(Transcribed page contents)
<<<<

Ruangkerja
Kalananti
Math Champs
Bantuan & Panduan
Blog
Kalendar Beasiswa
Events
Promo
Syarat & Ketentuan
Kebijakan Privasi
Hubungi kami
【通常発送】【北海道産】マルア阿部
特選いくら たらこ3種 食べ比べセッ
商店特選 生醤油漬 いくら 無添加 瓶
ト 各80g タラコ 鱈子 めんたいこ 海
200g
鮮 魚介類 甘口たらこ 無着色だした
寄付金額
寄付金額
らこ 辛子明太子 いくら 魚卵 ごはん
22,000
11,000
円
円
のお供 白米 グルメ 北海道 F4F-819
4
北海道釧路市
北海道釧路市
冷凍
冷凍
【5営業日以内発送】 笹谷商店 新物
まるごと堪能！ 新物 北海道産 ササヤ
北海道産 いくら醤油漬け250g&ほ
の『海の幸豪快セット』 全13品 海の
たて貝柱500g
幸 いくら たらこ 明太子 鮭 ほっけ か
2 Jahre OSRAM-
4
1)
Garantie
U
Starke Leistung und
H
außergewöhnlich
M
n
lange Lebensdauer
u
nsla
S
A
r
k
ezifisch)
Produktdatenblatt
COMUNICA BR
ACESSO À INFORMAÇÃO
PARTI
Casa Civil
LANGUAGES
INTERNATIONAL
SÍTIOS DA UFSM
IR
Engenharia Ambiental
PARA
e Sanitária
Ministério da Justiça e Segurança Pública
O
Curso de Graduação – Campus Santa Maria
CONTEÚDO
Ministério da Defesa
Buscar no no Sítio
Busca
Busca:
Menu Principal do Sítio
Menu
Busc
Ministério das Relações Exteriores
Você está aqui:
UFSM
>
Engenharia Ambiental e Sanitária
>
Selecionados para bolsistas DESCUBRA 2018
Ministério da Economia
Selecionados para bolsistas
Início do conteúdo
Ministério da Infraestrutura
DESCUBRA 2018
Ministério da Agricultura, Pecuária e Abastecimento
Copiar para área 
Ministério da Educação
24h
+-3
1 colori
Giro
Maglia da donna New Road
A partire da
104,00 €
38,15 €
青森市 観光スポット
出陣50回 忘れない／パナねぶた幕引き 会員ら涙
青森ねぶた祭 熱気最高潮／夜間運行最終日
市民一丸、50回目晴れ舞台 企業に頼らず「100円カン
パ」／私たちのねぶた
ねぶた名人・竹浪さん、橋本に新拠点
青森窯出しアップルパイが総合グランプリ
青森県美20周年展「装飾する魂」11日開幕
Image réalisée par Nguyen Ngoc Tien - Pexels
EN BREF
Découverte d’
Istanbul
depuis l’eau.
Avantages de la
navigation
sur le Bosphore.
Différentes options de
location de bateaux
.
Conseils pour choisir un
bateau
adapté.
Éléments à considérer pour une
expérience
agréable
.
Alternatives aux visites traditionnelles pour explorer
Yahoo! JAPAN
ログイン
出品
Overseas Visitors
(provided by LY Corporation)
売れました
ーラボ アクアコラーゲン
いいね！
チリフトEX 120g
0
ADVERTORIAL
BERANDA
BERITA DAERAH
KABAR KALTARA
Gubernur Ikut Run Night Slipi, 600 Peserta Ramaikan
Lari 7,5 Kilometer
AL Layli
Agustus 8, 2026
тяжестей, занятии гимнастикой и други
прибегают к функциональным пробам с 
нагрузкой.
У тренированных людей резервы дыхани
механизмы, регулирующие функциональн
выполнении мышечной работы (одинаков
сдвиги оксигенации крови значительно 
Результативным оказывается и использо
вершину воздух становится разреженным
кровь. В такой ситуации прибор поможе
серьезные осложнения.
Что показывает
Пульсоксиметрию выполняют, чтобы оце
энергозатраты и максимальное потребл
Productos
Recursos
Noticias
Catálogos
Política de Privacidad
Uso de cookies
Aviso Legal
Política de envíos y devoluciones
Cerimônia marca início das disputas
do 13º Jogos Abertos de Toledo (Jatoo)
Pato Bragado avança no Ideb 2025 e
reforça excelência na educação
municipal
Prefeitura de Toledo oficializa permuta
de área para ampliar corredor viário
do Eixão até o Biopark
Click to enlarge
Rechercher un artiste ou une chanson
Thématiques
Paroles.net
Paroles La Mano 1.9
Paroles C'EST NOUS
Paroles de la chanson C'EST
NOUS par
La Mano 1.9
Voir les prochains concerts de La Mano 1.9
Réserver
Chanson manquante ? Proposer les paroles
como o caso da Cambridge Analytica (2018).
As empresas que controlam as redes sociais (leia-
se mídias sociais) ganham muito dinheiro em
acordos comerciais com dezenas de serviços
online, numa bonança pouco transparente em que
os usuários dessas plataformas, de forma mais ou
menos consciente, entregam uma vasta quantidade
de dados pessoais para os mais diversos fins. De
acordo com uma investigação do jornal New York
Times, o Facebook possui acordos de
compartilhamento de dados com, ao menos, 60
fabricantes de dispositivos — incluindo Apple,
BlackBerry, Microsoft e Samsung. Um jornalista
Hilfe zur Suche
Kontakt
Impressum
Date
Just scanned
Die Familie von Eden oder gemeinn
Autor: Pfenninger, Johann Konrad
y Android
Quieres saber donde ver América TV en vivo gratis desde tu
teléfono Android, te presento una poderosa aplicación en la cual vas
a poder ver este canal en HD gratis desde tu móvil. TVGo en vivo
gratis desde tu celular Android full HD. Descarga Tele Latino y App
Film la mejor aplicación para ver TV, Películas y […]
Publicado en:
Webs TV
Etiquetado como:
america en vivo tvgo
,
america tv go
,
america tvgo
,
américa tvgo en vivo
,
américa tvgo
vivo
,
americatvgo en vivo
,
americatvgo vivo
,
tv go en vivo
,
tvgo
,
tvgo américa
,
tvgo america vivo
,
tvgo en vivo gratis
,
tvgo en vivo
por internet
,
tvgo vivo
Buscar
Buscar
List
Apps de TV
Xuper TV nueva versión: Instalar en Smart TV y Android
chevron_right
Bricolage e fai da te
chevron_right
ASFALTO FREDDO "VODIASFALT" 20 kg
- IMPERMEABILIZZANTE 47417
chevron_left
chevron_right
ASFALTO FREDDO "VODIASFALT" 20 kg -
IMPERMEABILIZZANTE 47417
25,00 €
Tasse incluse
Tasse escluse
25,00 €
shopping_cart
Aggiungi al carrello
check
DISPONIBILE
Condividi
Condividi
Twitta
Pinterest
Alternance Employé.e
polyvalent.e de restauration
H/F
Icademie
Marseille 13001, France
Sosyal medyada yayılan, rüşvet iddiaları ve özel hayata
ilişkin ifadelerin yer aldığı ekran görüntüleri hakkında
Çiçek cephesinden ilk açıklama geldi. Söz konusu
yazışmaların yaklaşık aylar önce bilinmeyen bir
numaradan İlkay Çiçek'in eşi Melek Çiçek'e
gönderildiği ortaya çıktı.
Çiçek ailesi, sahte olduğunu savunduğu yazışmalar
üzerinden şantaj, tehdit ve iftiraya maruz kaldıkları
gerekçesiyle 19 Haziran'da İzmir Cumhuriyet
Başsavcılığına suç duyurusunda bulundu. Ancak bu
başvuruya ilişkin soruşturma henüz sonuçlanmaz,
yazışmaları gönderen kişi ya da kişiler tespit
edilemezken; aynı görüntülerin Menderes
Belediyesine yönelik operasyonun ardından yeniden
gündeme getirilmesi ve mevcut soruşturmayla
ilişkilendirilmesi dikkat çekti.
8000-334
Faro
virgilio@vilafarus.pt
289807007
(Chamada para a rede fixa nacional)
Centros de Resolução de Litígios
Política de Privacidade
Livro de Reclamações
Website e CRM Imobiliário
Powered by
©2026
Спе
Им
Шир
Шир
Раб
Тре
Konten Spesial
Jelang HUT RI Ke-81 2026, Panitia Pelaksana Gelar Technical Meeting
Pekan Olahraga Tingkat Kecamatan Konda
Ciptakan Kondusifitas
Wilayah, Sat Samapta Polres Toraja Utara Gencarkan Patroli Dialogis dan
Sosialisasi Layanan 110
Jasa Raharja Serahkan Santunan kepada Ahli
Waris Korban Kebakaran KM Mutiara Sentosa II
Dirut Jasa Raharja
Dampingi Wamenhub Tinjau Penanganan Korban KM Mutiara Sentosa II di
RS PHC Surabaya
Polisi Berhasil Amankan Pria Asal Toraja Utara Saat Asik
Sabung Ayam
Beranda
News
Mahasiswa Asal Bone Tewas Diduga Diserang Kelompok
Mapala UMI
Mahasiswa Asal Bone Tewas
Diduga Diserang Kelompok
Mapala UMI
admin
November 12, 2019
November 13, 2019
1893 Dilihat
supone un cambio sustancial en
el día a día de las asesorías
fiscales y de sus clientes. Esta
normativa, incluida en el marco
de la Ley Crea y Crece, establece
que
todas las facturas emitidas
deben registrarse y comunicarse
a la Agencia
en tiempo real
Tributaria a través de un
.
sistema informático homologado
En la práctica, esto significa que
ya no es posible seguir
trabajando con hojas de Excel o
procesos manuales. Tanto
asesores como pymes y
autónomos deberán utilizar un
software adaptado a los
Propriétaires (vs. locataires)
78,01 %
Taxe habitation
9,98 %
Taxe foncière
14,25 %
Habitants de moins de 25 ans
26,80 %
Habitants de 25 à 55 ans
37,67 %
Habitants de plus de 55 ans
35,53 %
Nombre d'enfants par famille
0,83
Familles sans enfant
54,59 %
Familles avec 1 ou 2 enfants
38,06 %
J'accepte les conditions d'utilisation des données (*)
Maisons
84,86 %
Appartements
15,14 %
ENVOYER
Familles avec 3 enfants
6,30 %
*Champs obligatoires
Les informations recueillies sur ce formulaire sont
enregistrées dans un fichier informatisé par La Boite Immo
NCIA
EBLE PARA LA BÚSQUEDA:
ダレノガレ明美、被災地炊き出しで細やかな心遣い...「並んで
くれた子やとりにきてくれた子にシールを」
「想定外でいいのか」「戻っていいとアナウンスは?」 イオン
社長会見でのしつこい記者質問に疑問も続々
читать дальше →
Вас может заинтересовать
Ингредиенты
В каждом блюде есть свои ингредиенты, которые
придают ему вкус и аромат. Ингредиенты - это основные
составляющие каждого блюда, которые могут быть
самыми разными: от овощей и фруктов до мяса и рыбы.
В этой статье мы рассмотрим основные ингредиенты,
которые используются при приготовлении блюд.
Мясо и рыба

>>>>

__YOUR GOAL__: Review the preceding data and report every line that includes the string "aplicación".

__SOLUTION FOR THIS EXERCISE__:
teléfono Android, te presento una poderosa aplicación en la cual vas
Film la mejor aplicación para ver TV, Películas y […]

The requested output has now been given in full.